When Superstorm Sandy clobbered NYC and NJ in 2012, the existing rail tunnel connection—which opened in 1910—was severely damaged. But the artery is so vital to the Metro economy that it can’t be closed for repairs until the new tunnel is completed and in operation.
In the recovery act enacted by Congress in 2009 in the wake of the financial crisis, $6B was allocated to help pay for what is now known as the Gateway tunnel—the largest single allocation in the 2009 stimulus bill, which identified the rail tunnel as the nation’s highest-priority infrastructure project.
However, the following year, NJ Gov. Chris Christie decided to pull out of the project and use $2B of the federal funding to rebuild the Pulaski Skyway, an elevated highway named after the Polish general who fought in the Revolutionary War and featured in the opening montage of The Sopranos.
NY and NJ spent much of the rest of the decade arguing over the design and cost of the project, with Christie objecting to New York’s plan to have the tunnel terminate in Herald Square in Manhattan as part of an economic development project.
Christie also demanded that NY cover a larger share of project’s cost than NJ, claiming NYC would get more benefit from the tunnel. Meanwhile, the price of the new rail tunnel more than doubled.
The rail tunnel project is set to receive about $12B in federal funding for the Gateway tunnel from last year’s infrastructure bill, including $100M that has been allocated to begin the project next year. In June, NY Gov. Kathy Hochul and NJ Gov. Phil Murphy reached an agreement to split the balance of the project’s cost on a 50-50 basis.

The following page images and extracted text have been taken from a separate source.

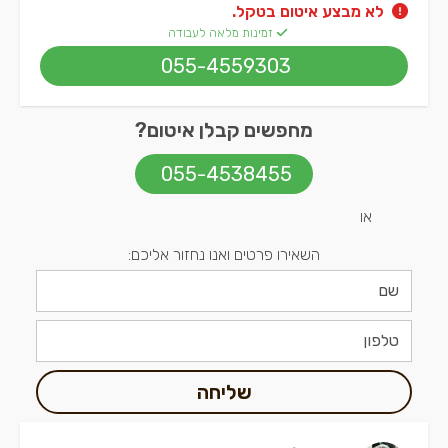
לא מבצע איטום בטקל.
זמינות מלאה לעבודה
055-4559303
מחפשים קבלן איטום?
055-4538455
או
השאירו פרטים ואנו נחזור אליכם:
שליחה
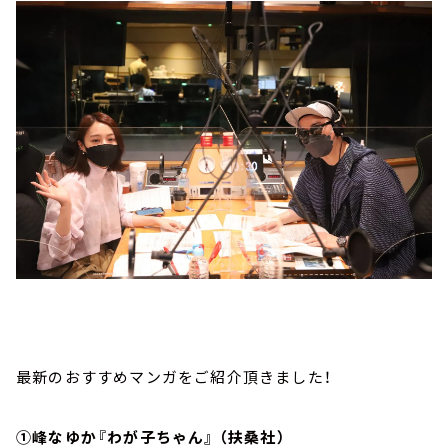
最新のおすすめマンガをご紹介頂きました！
①峰なゆか『わが子ちゃん』 （扶桑社）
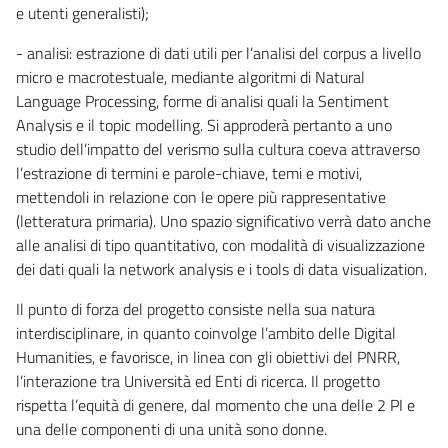
e utenti generalisti);
- analisi: estrazione di dati utili per l’analisi del corpus a livello
micro e macrotestuale, mediante algoritmi di Natural
Language Processing, forme di analisi quali la Sentiment
Analysis e il topic modelling. Si approderà pertanto a uno
studio dell’impatto del verismo sulla cultura coeva attraverso
l’estrazione di termini e parole-chiave, temi e motivi,
mettendoli in relazione con le opere più rappresentative
(letteratura primaria). Uno spazio significativo verrà dato anche
alle analisi di tipo quantitativo, con modalità di visualizzazione
dei dati quali la network analysis e i tools di data visualization.
Il punto di forza del progetto consiste nella sua natura
interdisciplinare, in quanto coinvolge l’ambito delle Digital
Humanities, e favorisce, in linea con gli obiettivi del PNRR,
l’interazione tra Università ed Enti di ricerca. Il progetto
rispetta l’equità di genere, dal momento che una delle 2 PI e
una delle componenti di una unità sono donne.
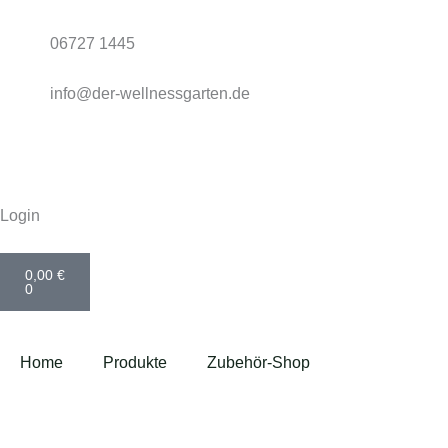
Zum
Inhalt
06727 1445
springen
info@der-wellnessgarten.de
Login
Warenkorb
0,00
€
0
Home
Produkte
Zubehör-Shop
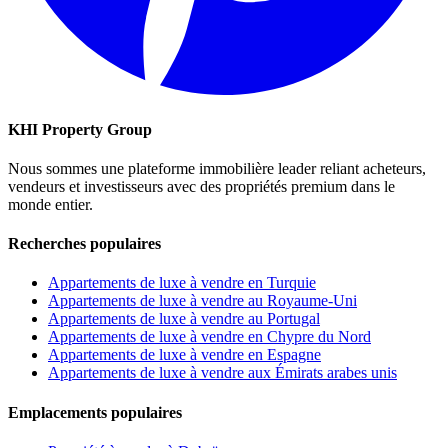
KHI Property Group
Nous sommes une plateforme immobilière leader reliant acheteurs,
vendeurs et investisseurs avec des propriétés premium dans le
monde entier.
Recherches populaires
Appartements de luxe à vendre en Turquie
Appartements de luxe à vendre au Royaume-Uni
Appartements de luxe à vendre au Portugal
Appartements de luxe à vendre en Chypre du Nord
Appartements de luxe à vendre en Espagne
Appartements de luxe à vendre aux Émirats arabes unis
Emplacements populaires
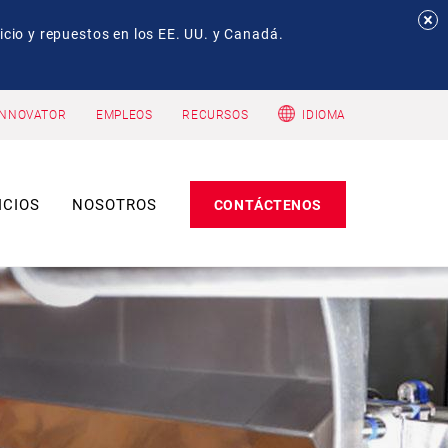
io y repuestos en los EE. UU. y Canadá.
INNOVATOR
EMPLEOS
RECURSOS
IDIOMA
ICIOS
NOSOTROS
CONTÁCTENOS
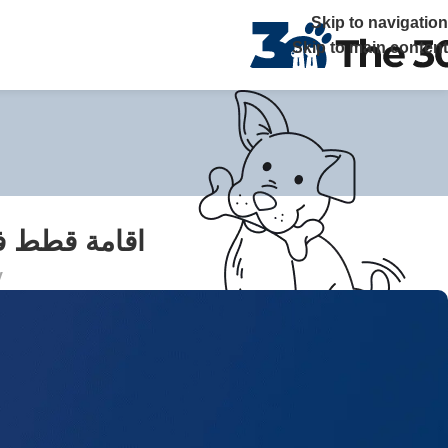
The 30 بتوفر زيارات منزلية علي مدار 24 ساعة ويصلك الطبيب خلال ساعة في القاهرة والجيزة اتصل بنا
Skip to navigation
Skip to main content
اقامة قطط في 
y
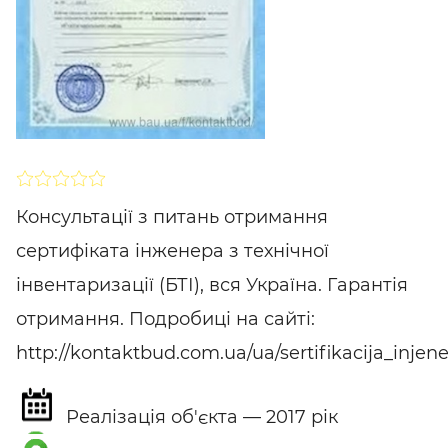
SHARE
ПІДПИСАТИСЯ
Консультації з питань отримання
сертифіката інженера з технічної
інвентаризації (БТІ), вся Україна. Гарантія
отримання. Подробиці на сайті:
http://kontaktbud.com.ua/ua/sertifikacija_injener
Реалізація об'єкта — 2017 рік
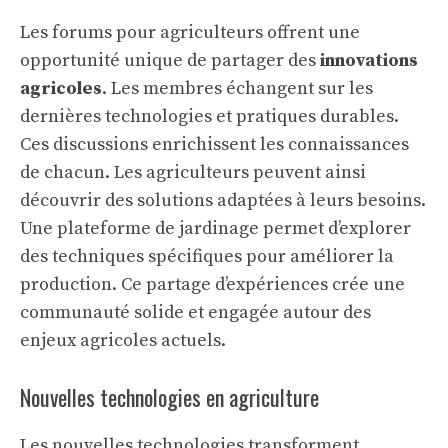
Les forums pour agriculteurs offrent une
opportunité unique de partager des
innovations
agricoles
. Les membres échangent sur les
dernières technologies et pratiques durables.
Ces discussions enrichissent les connaissances
de chacun. Les agriculteurs peuvent ainsi
découvrir des solutions adaptées à leurs besoins.
Une
plateforme de jardinage
permet d’explorer
des techniques spécifiques pour améliorer la
production. Ce partage d’expériences crée une
communauté solide et engagée autour des
enjeux agricoles actuels.
Nouvelles technologies en agriculture
Les nouvelles technologies transforment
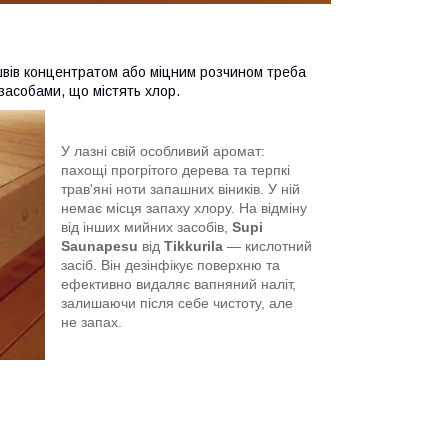
 швів концентратом або міцним розчином треба
засобами, що містять хлор.
У лазні свій особливий аромат:
пахощі прогрітого дерева та терпкі
трав'яні ноти запашних віників. У ній
немає місця запаху хлору. На відміну
від інших мийних засобів,
Supi
Saunapesu
від
Tikkurila
— кислотний
засіб. Він дезінфікує поверхню та
ефективно видаляє вапняний наліт,
залишаючи після себе чистоту, але
не запах.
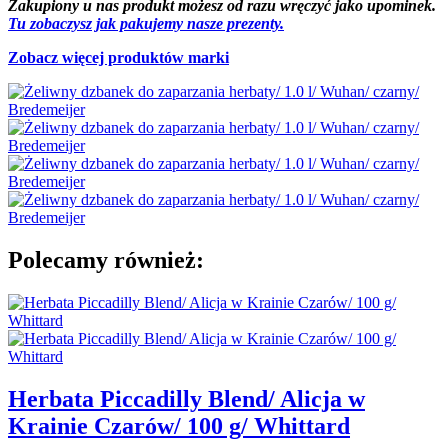
Zakupiony u nas produkt możesz od razu wręczyć jako upominek.
Tu zobaczysz jak pakujemy nasze prezenty.
Zobacz więcej produktów marki
Polecamy również:
Herbata Piccadilly Blend/ Alicja w
Krainie Czarów/ 100 g/ Whittard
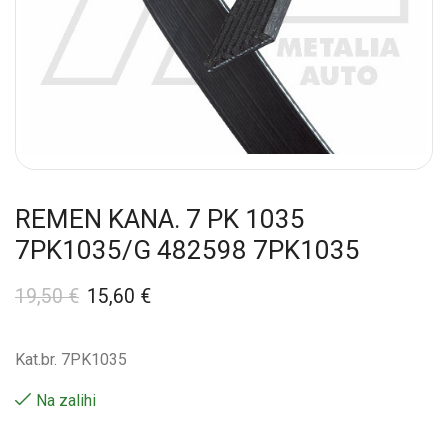
REMEN KANA. 7 PK 1035
7PK1035/G 482598 7PK1035
19,50
€
15,60
€
Kat.br. 7PK1035
Na zalihi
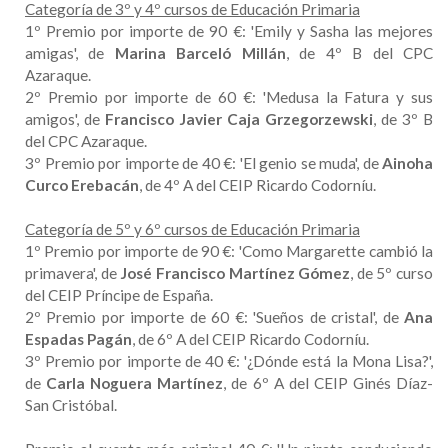
Categoría de 3º y 4º cursos de Educación Primaria
1º Premio por importe de 90 €: 'Emily y Sasha las mejores
amigas', de
Marina Barceló Millán
, de 4º B del CPC
Azaraque.
2º Premio por importe de 60 €: 'Medusa la Fatura y sus
amigos', de
Francisco Javier Caja Grzegorzewski
, de 3º B
del CPC Azaraque.
3º Premio por importe de 40 €: 'El genio se muda', de
Ainoha
Curco Erebacán
, de 4º A del CEIP Ricardo Codorníu.
Categoría de 5º y 6º cursos de Educación Primaria
1º Premio por importe de 90 €: 'Como Margarette cambió la
primavera', de
José Francisco Martínez Gómez
, de 5º curso
del CEIP Príncipe de España.
2º Premio por importe de 60 €: 'Sueños de cristal', de
Ana
Espadas Pagán
, de 6º A del CEIP Ricardo Codorníu.
3º Premio por importe de 40 €: '¿Dónde está la Mona Lisa?',
de
Carla Noguera Martínez
, de 6º A del CEIP Ginés Díaz-
San Cristóbal.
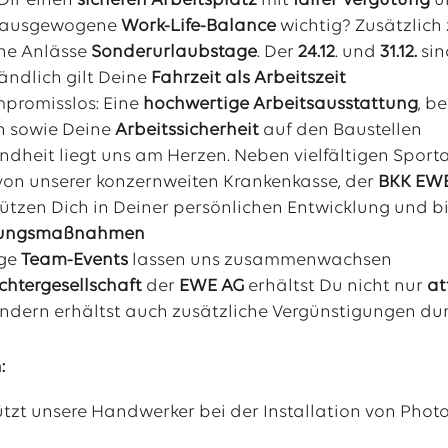
Dir einen
sicheren Arbeitsplatz
mit
fairer Vergütung
u
ne ausgewogene
Work-Life-Balance
wichtig? Zusätzlich
ne Anlässe
Sonderurlaubstage
. Der
24.12
. und
31.12.
sin
ändlich gilt Deine
Fahrzeit
als
Arbeitszeit
mpromisslos: Eine
hochwertige Arbeitsausstattung
, b
n sowie Deine
Arbeitssicherheit
auf den Baustellen
ndheit liegt uns am Herzen. Neben vielfältigen Spor
von unserer konzernweiten Krankenkasse, der
BKK EW
ützen Dich in Deiner persönlichen Entwicklung und bi
dungsmaßnahmen
ige
Team-Event
s
lassen uns zusammenwachsen
chtergesellschaft
der
EWE AG
erhältst Du nicht nur
at
sondern erhältst auch zusätzliche Vergünstigungen du
:
ützt unsere Handwerker bei der Installation von Pho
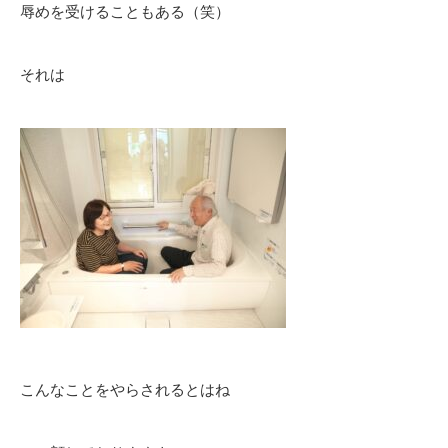
辱めを受けることもある（笑）
それは
こんなことをやらされるとはね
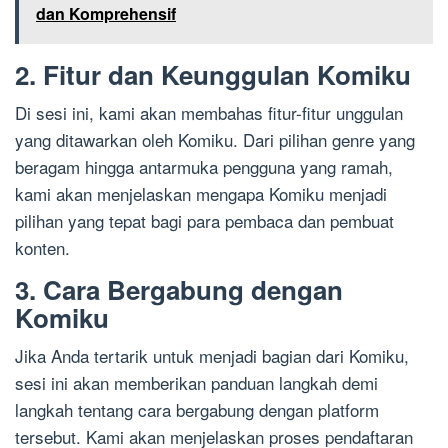
dan Komprehensif
2. Fitur dan Keunggulan Komiku
Di sesi ini, kami akan membahas fitur-fitur unggulan
yang ditawarkan oleh Komiku. Dari pilihan genre yang
beragam hingga antarmuka pengguna yang ramah,
kami akan menjelaskan mengapa Komiku menjadi
pilihan yang tepat bagi para pembaca dan pembuat
konten.
3. Cara Bergabung dengan
Komiku
Jika Anda tertarik untuk menjadi bagian dari Komiku,
sesi ini akan memberikan panduan langkah demi
langkah tentang cara bergabung dengan platform
tersebut. Kami akan menjelaskan proses pendaftaran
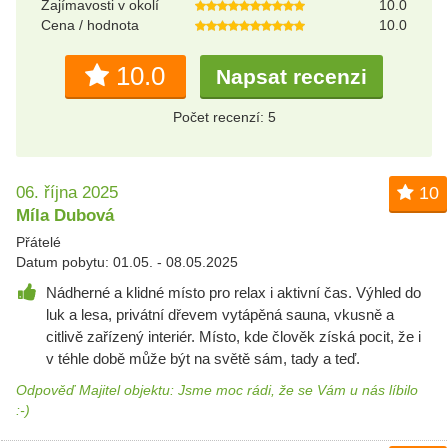
Zajímavosti v okolí
10.0
Cena / hodnota
10.0
10.0
Napsat recenzi
Počet recenzí: 5
06. října 2025
10
Míla Dubová
Přátelé
Datum pobytu: 01.05. - 08.05.2025
Nádherné a klidné místo pro relax i aktivní čas. Výhled do
luk a lesa, privátní dřevem vytápěná sauna, vkusně a
citlivě zařízený interiér. Místo, kde člověk získá pocit, že i
v téhle době může být na světě sám, tady a teď.
Odpověď Majitel objektu: Jsme moc rádi, že se Vám u nás líbilo
:-)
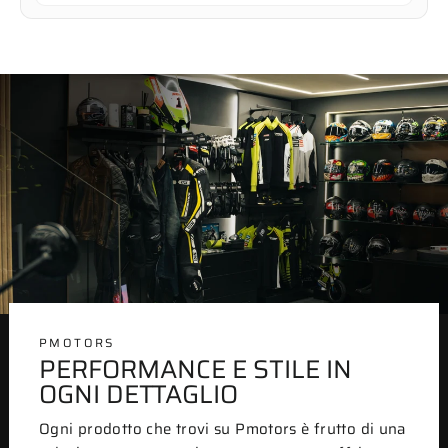
PMOTORS
PERFORMANCE E STILE IN
OGNI DETTAGLIO
Ogni prodotto che trovi su Pmotors è frutto di una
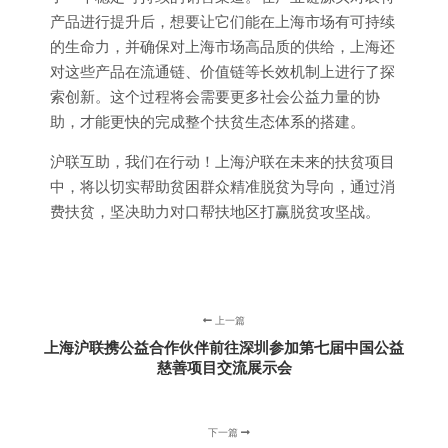
产品进行提升后，想要让它们能在上海市场有可持续
的生命力，并确保对上海市场高品质的供给，上海还
对这些产品在流通链、价值链等长效机制上进行了探
索创新。这个过程将会需要更多社会公益力量的协
助，才能更快的完成整个扶贫生态体系的搭建。
沪联互助，我们在行动！上海沪联在未来的扶贫项目
中，将以切实帮助贫困群众精准脱贫为导向，通过消
费扶贫，坚决助力对口帮扶地区打赢脱贫攻坚战。
上一篇
上海沪联携公益合作伙伴前往深圳参加第七届中国公益
慈善项目交流展示会
下一篇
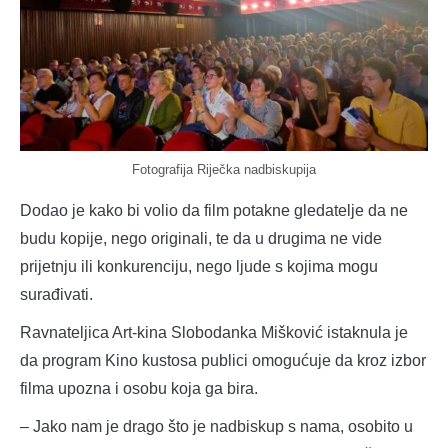
Fotografija Riječka nadbiskupija
Dodao je kako bi volio da film potakne gledatelje da ne
budu kopije, nego originali, te da u drugima ne vide
prijetnju ili konkurenciju, nego ljude s kojima mogu
surađivati.
Ravnateljica Art-kina Slobodanka Mišković istaknula je
da program Kino kustosa publici omogućuje da kroz izbor
filma upozna i osobu koja ga bira.
– Jako nam je drago što je nadbiskup s nama, osobito u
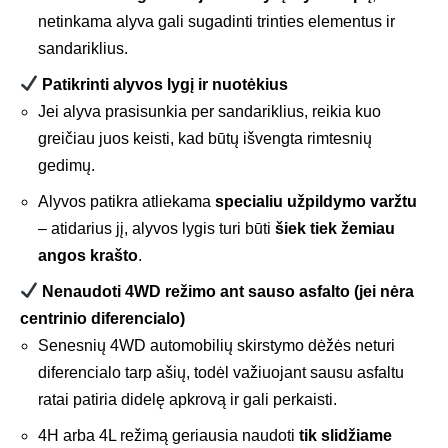
netinkama alyva gali sugadinti trinties elementus ir
sandariklius.
Patikrinti alyvos lygį ir nuotėkius
Jei alyva prasisunkia per sandariklius, reikia kuo
greičiau juos keisti, kad būtų išvengta rimtesnių
gedimų.
Alyvos patikra atliekama
specialiu užpildymo varžtu
– atidarius jį, alyvos lygis turi būti
šiek tiek žemiau
angos krašto
.
Nenaudoti 4WD režimo ant sauso asfalto (jei nėra
centrinio diferencialo)
Senesnių 4WD automobilių skirstymo dėžės neturi
diferencialo tarp ašių, todėl važiuojant sausu asfaltu
ratai patiria didelę apkrovą ir gali perkaisti.
4H arba 4L režimą geriausia naudoti
tik slidžiame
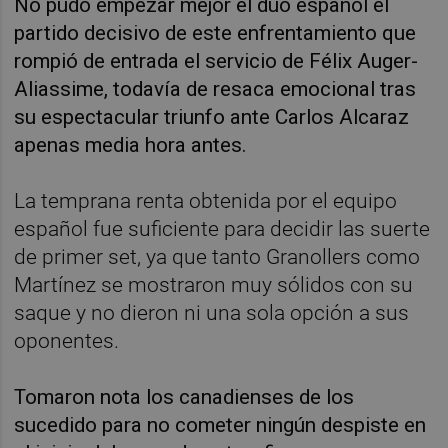
No pudo empezar mejor el dúo español el
partido decisivo de este enfrentamiento que
rompió de entrada el servicio de Félix Auger-
Aliassime, todavía de resaca emocional tras
su espectacular triunfo ante Carlos Alcaraz
apenas media hora antes.
La temprana renta obtenida por el equipo
español fue suficiente para decidir las suerte
de primer set, ya que tanto Granollers como
Martínez se mostraron muy sólidos con su
saque y no dieron ni una sola opción a sus
oponentes.
Tomaron nota los canadienses de los
sucedido para no cometer ningún despiste en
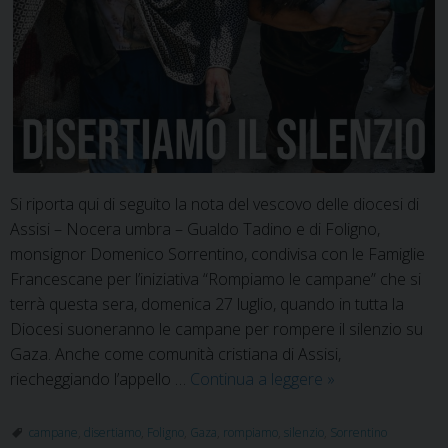
Si riporta qui di seguito la nota del vescovo delle diocesi di
Assisi – Nocera umbra – Gualdo Tadino e di Foligno,
monsignor Domenico Sorrentino, condivisa con le Famiglie
Francescane per l’iniziativa “Rompiamo le campane” che si
terrà questa sera, domenica 27 luglio, quando in tutta la
Diocesi suoneranno le campane per rompere il silenzio su
Gaza. Anche come comunità cristiana di Assisi,
Rompiamo
riecheggiando l’appello …
Continua a leggere
»
le
campane:
campane
,
disertiamo
,
Foligno
,
Gaza
,
rompiamo
,
silenzio
,
Sorrentino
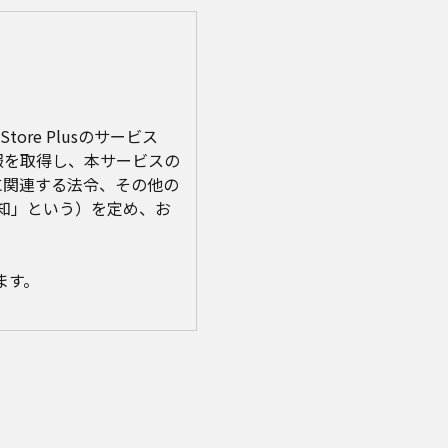
ore Plusのサービス
報を取得し、本サービスの
に関連する法令、その他の
知」という）を定め、お
ます。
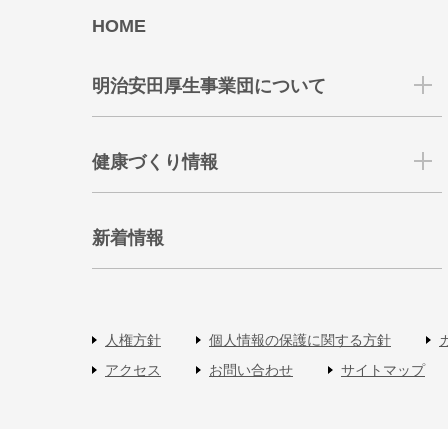
HOME
明治安田厚生事業団について
健康づくり情報
新着情報
人権方針
個人情報の保護に関する方針
アクセス
お問い合わせ
サイトマップ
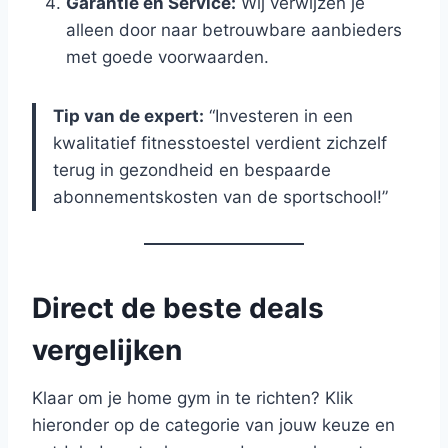
Garantie en Service:
Wij verwijzen je
alleen door naar betrouwbare aanbieders
met goede voorwaarden.
Tip van de expert:
“Investeren in een
kwalitatief fitnesstoestel verdient zichzelf
terug in gezondheid en bespaarde
abonnementskosten van de sportschool!”
Direct de beste deals
vergelijken
Klaar om je home gym in te richten? Klik
hieronder op de categorie van jouw keuze en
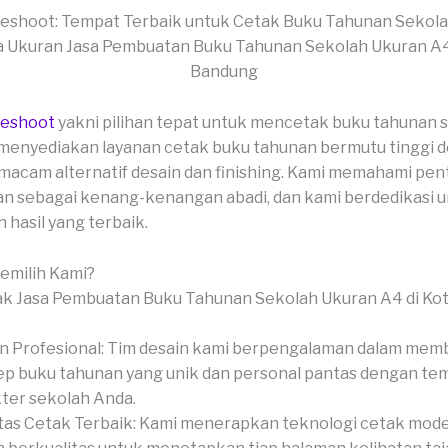
veshoot: Tempat Terbaik untuk Cetak Buku Tahunan Sekol
veshoot
yakni pilihan tepat untuk mencetak buku tahunan 
menyediakan layanan cetak buku tahunan bermutu tinggi 
cam alternatif desain dan finishing. Kami memahami pen
n sebagai kenang-kenangan abadi, dan kami berdedikasi 
hasil yang terbaik.
milih Kami?
n Profesional: Tim desain kami berpengalaman dalam mem
p buku tahunan yang unik dan personal pantas dengan te
ter sekolah Anda.
tas Cetak Terbaik: Kami menerapkan teknologi cetak mod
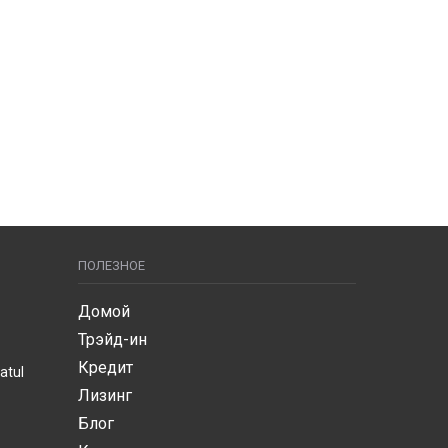
ПОЛЕЗНОЕ
Домой
Трэйд-ин
Кредит
atul
Лизинг
Блог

The tunnel, which will be owned by Amtrak, will terminate at NYC’s Penn Station. It is expected to take at least eight years to build it.
The Gateway Development Commission’s seven-member board is co-chaired by Dr. Balpreet Grewel-Virk, a VP at Hackensack Meridian Health in NJ and Alicia Glen, a former NYC deputy mayor who is now a managing principal at MSquared, an urban development think tank.
Other board members include Tony Coscia, director of AmTrak’s board; Jamey Barbos, project director of the NY Thruway Authority; Janine Bauer, a partner at the NJ law firm Szaferman Lakind; Marie Therese Dominguez, the New York State Transportation Commissioner; and Jerry Zaro, a former commissioner of the NJ Highway Authority.
If the creation of the bi-state commission was intended to distance the Gateway project from political influence, the commission probably should edit co-chair Grewel-Virk’s bio on the commission website:
“Grewel-Virk is also active on the political circuit. She has been involved in multiple campaigns, including those for Senator Cory Booker, Senator Robert Menendez and Secretary Hillary Rodham Clinton,” the bio says.
New York City’s ability to undertake huge public works projects has waned significantly since the days of master builder Robert Moses, who used the Port Authority to fund the rapid buildout of the transportation and parks infrastructure of the region in the 1950s.
The precarious rail tunnel situation is a replay of what has happened during the 25 years it has taken to build a third water tunnel for NYC’s water system, which brings water down to the city from reservoirs in the Catskills—a 30-mile gravity-driven aqueduct system larger than anything built since the Roman Empire.
NYC can’t close its two existing water tunnels for desperately needed repairs until the third tunnel is completed. Mayor Michael Bloomberg made the third water tunnel a priority; the tunnel is nearing completion and expected to be fully operating by 2026.